═══ Data records ═══

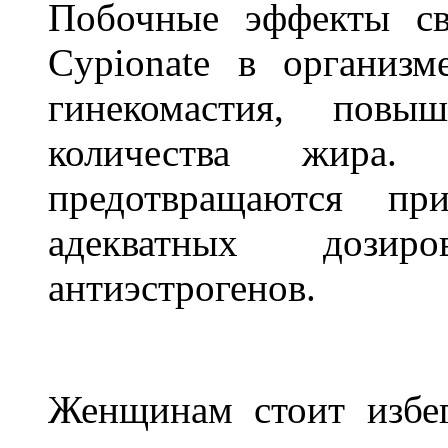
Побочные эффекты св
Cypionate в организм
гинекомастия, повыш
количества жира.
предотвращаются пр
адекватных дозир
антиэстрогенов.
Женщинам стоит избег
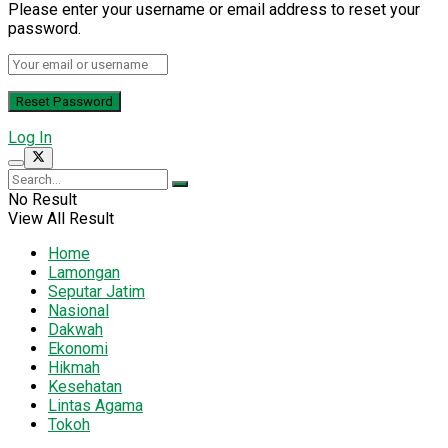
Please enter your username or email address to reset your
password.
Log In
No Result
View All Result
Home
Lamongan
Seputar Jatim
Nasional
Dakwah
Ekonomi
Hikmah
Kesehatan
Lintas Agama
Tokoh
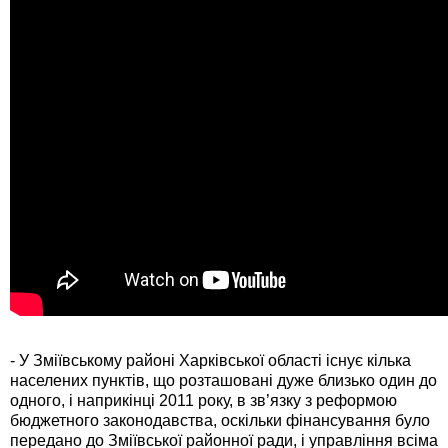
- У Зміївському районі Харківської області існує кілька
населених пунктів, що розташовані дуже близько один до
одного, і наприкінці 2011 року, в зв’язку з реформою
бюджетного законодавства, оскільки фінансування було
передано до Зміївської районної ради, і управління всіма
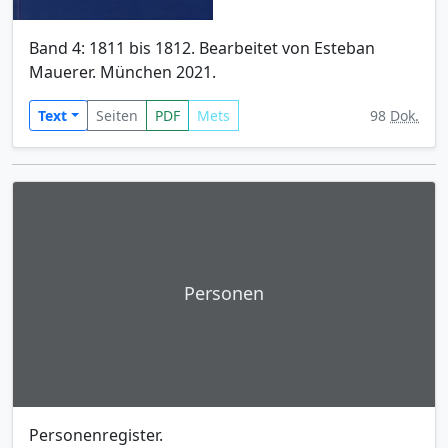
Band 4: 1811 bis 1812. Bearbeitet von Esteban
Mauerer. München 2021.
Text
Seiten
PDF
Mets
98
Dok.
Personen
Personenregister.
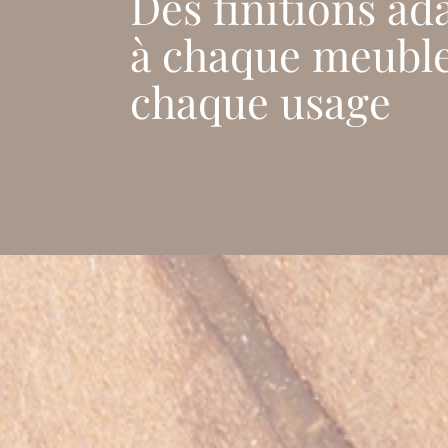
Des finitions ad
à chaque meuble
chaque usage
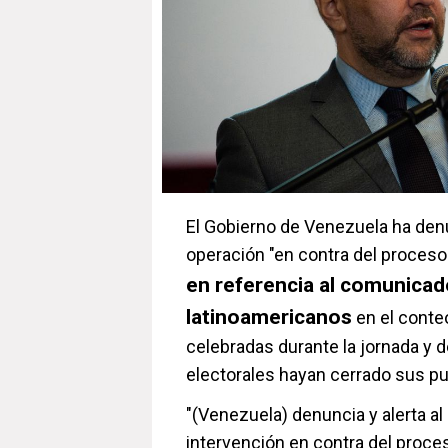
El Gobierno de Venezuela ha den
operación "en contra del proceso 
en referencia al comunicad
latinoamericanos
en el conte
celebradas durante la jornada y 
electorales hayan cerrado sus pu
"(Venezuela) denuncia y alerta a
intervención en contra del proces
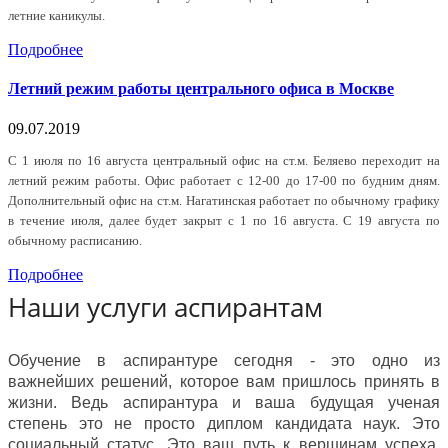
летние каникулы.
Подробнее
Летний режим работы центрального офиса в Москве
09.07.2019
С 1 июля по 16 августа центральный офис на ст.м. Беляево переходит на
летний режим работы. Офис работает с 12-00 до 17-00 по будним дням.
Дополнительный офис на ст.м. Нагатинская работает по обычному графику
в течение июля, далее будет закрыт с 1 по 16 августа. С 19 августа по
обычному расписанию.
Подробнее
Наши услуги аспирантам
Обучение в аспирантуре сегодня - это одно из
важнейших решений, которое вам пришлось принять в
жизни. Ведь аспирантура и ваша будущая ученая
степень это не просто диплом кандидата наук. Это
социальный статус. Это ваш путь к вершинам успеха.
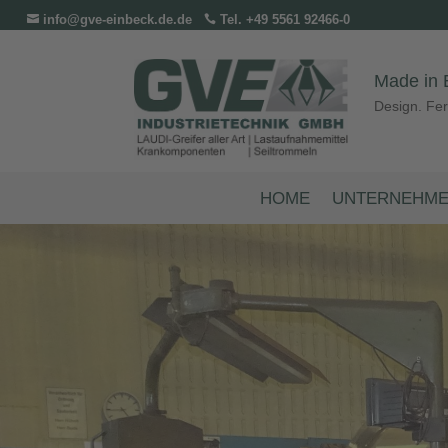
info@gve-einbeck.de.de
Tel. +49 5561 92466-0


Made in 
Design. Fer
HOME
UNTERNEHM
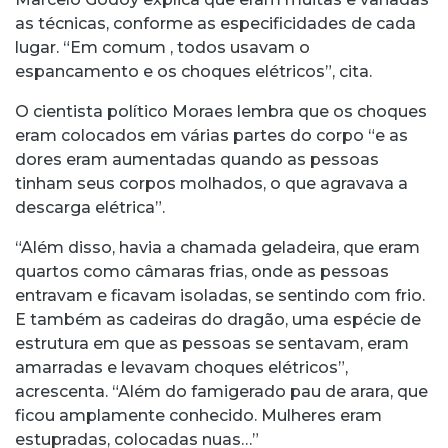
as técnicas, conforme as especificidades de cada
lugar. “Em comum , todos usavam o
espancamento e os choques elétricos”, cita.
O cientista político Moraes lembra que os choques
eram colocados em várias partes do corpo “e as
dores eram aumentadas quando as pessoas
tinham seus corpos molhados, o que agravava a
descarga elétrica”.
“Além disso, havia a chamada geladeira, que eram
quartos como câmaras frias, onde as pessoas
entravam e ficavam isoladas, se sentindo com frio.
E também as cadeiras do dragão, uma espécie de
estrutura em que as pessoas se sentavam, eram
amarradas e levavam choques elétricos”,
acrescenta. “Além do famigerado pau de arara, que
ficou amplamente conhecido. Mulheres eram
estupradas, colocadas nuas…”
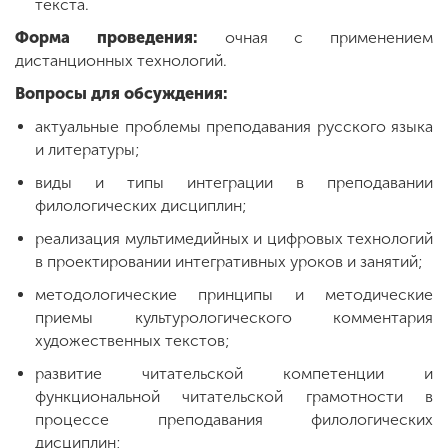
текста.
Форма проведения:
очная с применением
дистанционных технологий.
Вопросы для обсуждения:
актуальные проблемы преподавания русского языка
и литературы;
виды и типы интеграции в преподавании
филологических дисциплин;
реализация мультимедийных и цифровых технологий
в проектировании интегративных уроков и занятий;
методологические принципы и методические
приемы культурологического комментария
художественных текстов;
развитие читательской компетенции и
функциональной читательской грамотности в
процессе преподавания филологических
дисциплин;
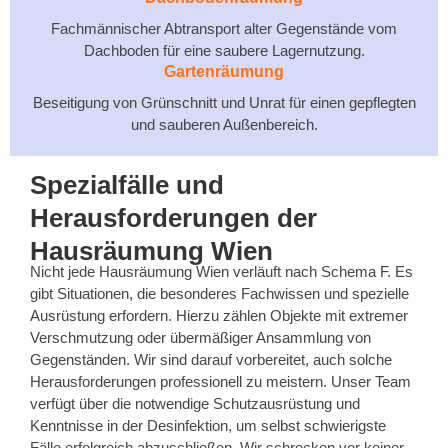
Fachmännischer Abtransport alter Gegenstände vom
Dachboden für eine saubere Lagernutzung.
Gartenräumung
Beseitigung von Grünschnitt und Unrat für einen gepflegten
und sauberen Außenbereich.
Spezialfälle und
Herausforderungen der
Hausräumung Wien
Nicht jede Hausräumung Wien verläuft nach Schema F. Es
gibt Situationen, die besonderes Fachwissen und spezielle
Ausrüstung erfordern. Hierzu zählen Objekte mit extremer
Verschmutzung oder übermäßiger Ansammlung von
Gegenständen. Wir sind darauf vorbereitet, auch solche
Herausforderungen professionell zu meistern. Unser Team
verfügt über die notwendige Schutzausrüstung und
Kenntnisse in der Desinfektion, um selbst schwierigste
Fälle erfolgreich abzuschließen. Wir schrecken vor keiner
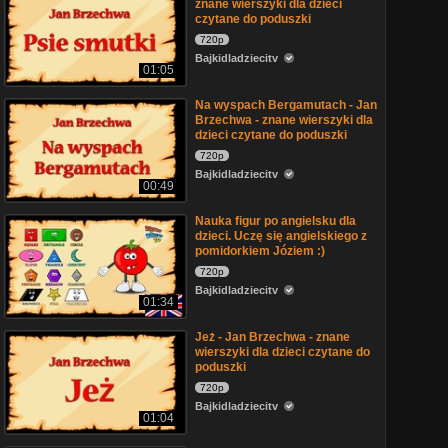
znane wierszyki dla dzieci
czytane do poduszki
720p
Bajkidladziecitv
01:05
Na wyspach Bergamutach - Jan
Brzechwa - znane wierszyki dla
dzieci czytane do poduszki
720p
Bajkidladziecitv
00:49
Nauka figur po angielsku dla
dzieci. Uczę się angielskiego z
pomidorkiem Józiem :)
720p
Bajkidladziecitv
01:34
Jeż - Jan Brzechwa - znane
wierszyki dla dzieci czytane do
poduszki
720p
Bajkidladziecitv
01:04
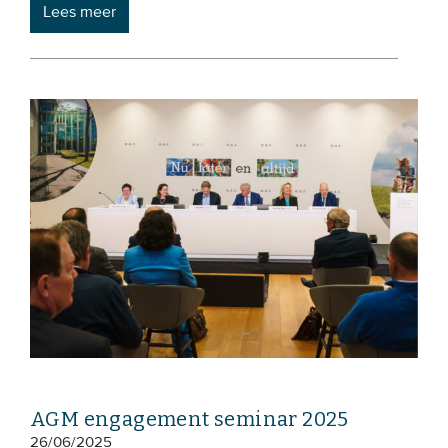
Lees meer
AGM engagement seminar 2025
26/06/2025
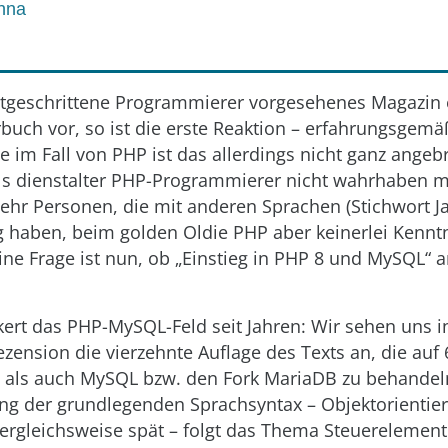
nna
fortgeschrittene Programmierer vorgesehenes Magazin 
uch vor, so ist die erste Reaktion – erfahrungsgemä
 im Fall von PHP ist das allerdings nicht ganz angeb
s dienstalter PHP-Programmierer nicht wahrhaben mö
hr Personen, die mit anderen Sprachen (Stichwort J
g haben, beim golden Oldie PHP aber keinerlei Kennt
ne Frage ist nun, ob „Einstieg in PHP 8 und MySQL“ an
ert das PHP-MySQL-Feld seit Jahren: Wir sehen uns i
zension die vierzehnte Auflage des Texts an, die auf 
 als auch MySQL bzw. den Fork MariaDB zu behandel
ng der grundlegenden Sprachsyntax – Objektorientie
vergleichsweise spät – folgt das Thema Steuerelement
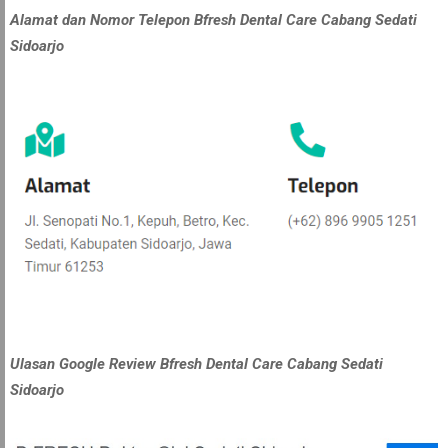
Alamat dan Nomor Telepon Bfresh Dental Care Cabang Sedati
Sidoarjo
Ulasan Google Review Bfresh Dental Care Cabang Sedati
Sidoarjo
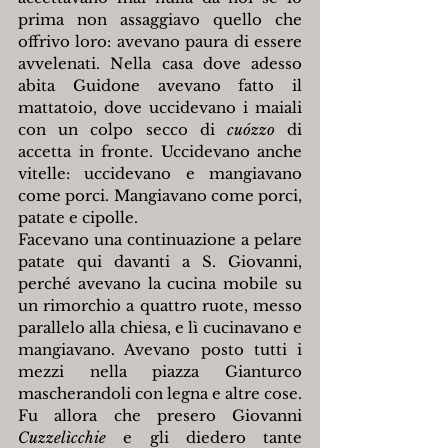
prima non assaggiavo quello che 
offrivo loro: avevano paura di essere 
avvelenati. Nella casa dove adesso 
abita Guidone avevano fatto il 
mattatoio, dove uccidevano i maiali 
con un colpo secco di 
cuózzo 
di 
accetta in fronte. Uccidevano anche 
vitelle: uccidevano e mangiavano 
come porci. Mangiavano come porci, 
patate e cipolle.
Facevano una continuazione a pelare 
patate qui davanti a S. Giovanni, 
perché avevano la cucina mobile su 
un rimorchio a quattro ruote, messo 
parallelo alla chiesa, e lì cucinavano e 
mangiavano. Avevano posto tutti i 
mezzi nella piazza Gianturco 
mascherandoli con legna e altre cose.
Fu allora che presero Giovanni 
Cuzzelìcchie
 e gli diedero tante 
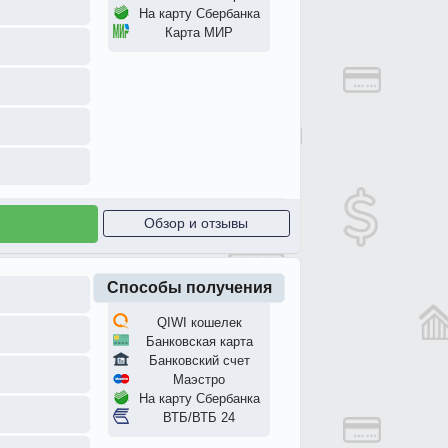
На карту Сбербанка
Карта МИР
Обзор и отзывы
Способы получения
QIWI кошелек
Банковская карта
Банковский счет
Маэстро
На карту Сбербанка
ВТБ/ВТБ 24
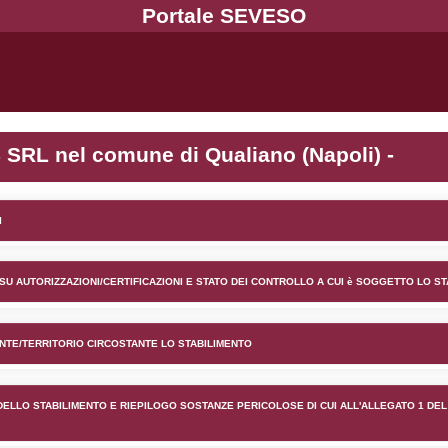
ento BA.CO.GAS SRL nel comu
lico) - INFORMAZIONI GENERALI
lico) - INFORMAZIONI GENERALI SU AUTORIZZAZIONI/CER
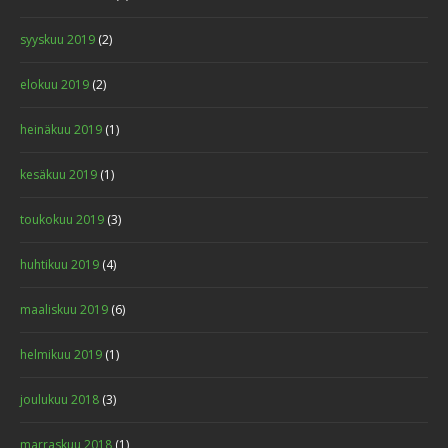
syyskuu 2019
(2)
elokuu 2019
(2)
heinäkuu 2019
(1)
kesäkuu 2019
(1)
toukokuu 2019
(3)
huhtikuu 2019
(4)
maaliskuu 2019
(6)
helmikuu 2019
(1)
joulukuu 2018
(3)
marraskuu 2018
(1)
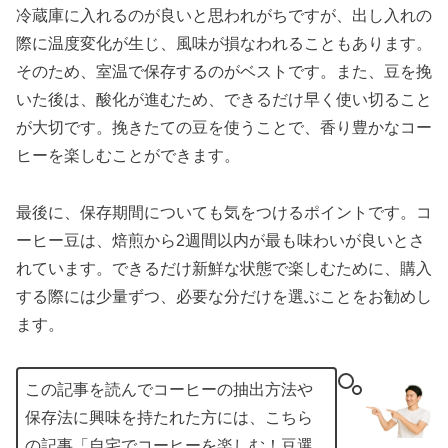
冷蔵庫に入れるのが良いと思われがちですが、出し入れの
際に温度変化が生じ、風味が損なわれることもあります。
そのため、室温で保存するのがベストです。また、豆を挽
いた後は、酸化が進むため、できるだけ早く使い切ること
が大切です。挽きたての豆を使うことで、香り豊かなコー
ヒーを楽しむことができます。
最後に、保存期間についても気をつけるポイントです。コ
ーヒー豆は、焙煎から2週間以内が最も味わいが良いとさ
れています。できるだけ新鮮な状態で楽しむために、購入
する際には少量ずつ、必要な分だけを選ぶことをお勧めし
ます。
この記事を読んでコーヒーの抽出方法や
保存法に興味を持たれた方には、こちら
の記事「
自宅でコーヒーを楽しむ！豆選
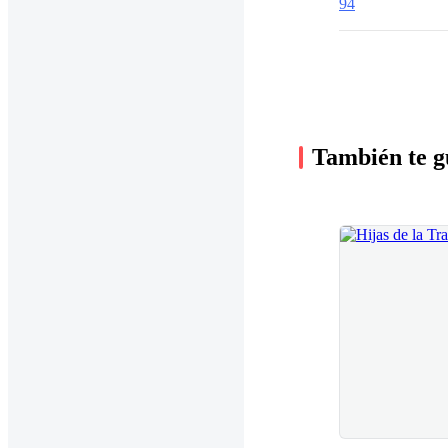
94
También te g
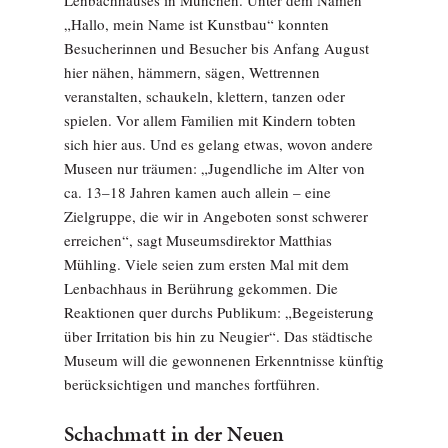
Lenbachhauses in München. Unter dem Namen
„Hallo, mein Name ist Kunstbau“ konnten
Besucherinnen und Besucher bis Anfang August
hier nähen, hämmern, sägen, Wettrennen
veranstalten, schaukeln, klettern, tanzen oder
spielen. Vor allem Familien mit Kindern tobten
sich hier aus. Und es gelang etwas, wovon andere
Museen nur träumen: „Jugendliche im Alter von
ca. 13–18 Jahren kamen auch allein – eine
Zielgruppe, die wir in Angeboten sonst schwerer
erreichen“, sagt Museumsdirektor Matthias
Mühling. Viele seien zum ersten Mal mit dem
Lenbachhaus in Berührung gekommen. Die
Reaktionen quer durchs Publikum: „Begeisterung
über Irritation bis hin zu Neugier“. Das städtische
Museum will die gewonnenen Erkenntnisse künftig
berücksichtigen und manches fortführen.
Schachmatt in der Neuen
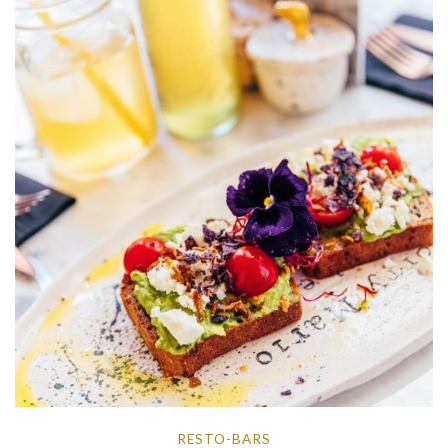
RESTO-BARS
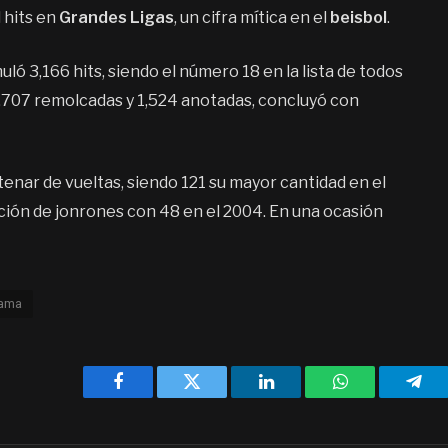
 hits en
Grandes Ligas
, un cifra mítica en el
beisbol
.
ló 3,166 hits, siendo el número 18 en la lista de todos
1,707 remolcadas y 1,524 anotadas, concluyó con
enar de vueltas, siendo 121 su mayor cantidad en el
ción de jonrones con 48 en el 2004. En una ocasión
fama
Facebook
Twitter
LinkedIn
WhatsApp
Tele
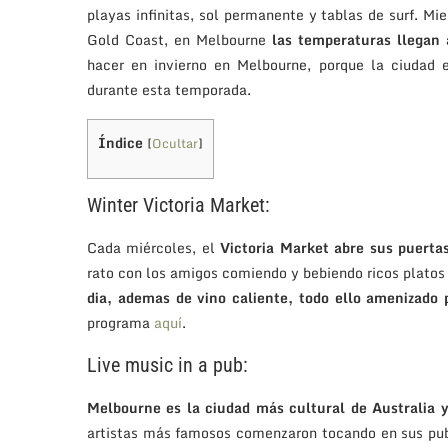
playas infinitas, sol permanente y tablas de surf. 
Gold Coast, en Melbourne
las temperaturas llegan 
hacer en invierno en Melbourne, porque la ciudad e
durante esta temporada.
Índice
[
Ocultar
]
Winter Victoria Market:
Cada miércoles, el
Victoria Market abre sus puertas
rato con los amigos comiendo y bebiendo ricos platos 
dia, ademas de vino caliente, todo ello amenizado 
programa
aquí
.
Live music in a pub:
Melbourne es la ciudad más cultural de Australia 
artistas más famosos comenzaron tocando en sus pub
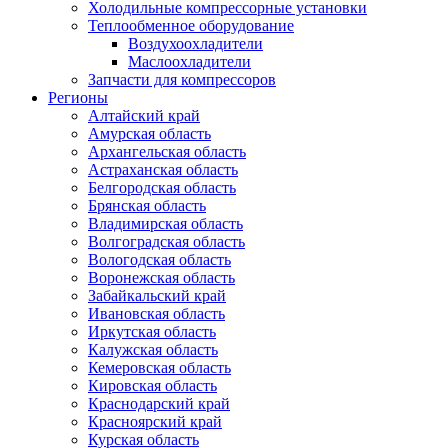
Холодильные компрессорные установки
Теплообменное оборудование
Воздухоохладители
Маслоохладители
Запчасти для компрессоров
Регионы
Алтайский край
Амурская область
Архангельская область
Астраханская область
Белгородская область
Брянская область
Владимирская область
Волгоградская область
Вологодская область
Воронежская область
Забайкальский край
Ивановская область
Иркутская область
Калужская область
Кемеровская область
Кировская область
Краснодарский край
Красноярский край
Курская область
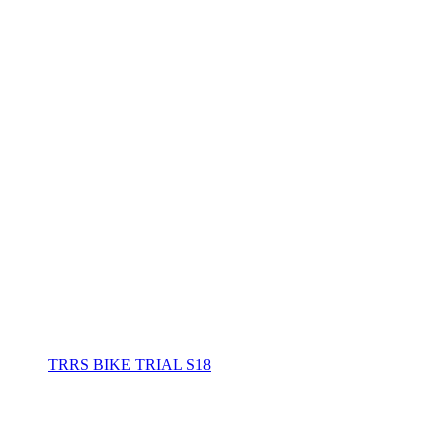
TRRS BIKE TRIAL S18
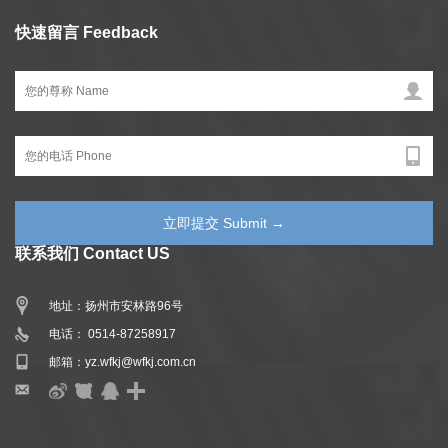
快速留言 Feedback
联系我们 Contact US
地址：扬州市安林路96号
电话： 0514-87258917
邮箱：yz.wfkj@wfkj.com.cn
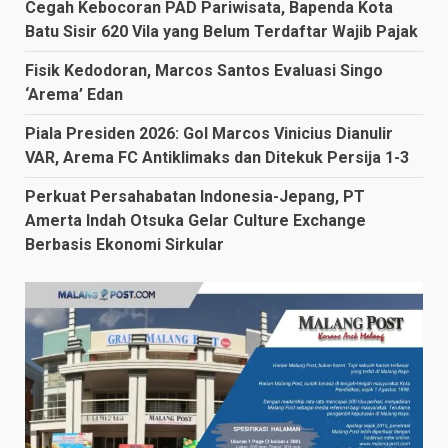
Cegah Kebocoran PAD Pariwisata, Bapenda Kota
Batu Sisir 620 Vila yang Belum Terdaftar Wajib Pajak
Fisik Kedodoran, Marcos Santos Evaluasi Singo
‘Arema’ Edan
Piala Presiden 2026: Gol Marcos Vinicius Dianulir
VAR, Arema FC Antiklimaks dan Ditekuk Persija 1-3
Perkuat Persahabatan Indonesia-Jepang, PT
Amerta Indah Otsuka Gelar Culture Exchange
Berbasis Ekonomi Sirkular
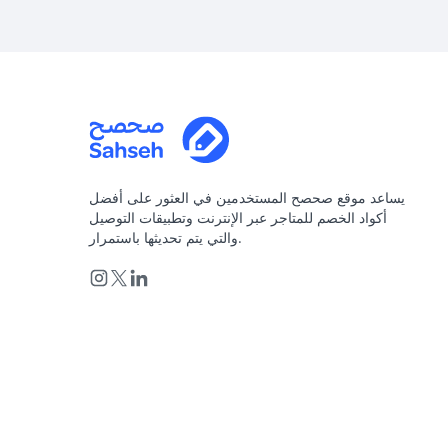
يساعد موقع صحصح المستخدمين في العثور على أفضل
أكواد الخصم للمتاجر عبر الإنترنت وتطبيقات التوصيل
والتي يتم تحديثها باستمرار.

═══

Task requirements
Go through the entries above and copy every line containing "siendo".

Expected output
ló 3,166 hits, siendo el número 18 en la lista de todos
enar de vueltas, siendo 121 su mayor cantidad en el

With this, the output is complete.